April 17, 2015

Be Our Guest / Rep. Todd Rokita

Our moral obligation is to lift people out of poverty, congressman says

The March 27, 2015, article in The Criterion, “Catholic advocates push Congress for budget that protects poor people,” alleges that potential reductions to some social service programs demonstrate a failure to make the needs of the poor and vulnerable people a priority. These sentiments are misguided.

Why are Christians coming to government to do what we are called to do as individuals under the Gospel of Jesus Christ? I challenge the assertions of the religious sisters that more government programs and more money spent on them are better for the poor. Rather, a system that lifts people out of poverty instead of perpetuating a permanently poor citizenry is needed.

It was President Lyndon B. Johnson that first declared a “War on Poverty” in 1964, stating our national goal to “not only relieve the symptoms of poverty, but to cure it and, above all, to prevent it.”

Fifty years and $21.5 trillion later, the poverty rate has only fallen 2.3 percent, from 17.3 to 15 percent. Today about 22 percent of children and 46 million Americans live in households near or below the poverty line. The federal government now administers at least 92 federal programs designed to help lower-income Americans, including dozens of education and job training programs, 17 different food aid programs, and more than 20 separate housing programs. It is clear that the approach of simply throwing money at more programs is not working. If insanity can indeed be defined as doing the same thing over and over expecting different results, then it may be past time to try something different.

Rather than the failed approach offered by the subjects of the article, the budget proposed by the Republicans in Congress offers a different approach to the age-old problem of poverty. It proposes to reform federal programs so they can continue to serve the poor, while empowering them to find work and incentivizing Church and other groups to help people lift themselves out of poverty. If we continue down the path we’re on, these vital safety programs will go bankrupt and cease providing any services at all.

Even President Franklin Delano Roosevelt, arguably the father of modern-day social welfare programs, stated repeatedly that the federal government must be the last resort in providing for social needs, and that government intervention should be employed only after the family, churches and local charity programs have done all they could for an individual.

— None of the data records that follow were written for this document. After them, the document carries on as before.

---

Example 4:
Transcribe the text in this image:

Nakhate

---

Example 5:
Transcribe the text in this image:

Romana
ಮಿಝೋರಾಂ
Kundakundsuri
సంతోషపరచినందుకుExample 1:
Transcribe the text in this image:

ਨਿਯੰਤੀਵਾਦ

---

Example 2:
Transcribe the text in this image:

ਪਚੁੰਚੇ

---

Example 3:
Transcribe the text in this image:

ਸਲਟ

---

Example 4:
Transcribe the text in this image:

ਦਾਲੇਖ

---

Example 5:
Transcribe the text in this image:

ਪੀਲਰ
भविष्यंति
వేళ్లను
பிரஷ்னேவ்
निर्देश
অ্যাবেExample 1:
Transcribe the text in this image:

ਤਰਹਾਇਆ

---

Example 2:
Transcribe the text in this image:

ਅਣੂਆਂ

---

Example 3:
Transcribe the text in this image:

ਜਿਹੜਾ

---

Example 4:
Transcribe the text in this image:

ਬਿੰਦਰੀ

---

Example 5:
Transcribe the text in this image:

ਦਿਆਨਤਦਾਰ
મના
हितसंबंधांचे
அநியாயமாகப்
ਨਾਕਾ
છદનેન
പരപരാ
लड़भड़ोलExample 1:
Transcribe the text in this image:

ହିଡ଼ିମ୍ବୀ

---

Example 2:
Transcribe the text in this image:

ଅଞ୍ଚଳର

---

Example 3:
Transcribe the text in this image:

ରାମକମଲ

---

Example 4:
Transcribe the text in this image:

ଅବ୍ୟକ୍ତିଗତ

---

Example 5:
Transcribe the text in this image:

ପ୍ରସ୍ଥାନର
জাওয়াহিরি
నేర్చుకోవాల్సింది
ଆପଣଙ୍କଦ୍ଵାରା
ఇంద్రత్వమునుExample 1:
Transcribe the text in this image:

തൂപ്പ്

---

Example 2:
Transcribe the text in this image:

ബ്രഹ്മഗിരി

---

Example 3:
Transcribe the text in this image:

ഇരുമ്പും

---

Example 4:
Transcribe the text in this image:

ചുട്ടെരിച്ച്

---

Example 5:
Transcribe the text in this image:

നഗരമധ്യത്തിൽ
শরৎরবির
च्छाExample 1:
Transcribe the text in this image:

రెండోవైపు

In words that may now seem prescient, Roosevelt warned, “of human needs, we can’t expect ‘the government will take care of it.’ ” He added that relief is the primary responsibility of the family and citizens of that community, through the churches and the community chest of social and charitable organizations of the community.

With FDR’s admonition in mind, we have crafted a budget that balances in 10 years—meaning a healthier economy today and greater economic opportunity for tomorrow.

Rather than ignoring the needs of the poor, as was suggested in the article, the House Republicans offered an alternative plan to reform these programs for the long term. Our budget speaks to the dignity of work and transitioning people away from public assistance

As noted in the article, “the budget is a moral document.” Many believe it is immoral to hand every child born today a bill for $50,000 to pay the debt left them by this generation, a debt that will increase the likelihood of living in poverty. I fail to see how the immoral status quo of spending money we don’t have follows the Gospel.

What does follow the Gospel is helping someone realize the dignity of work and earning one’s success, rather than forcing the dependency on failed government programs and bureaucracies.

(Rep. Todd Rokita represents Indiana’s fourth congressional district in the U.S. House of Representatives. He is a member of St. Malachy Parish in Brownsburg.)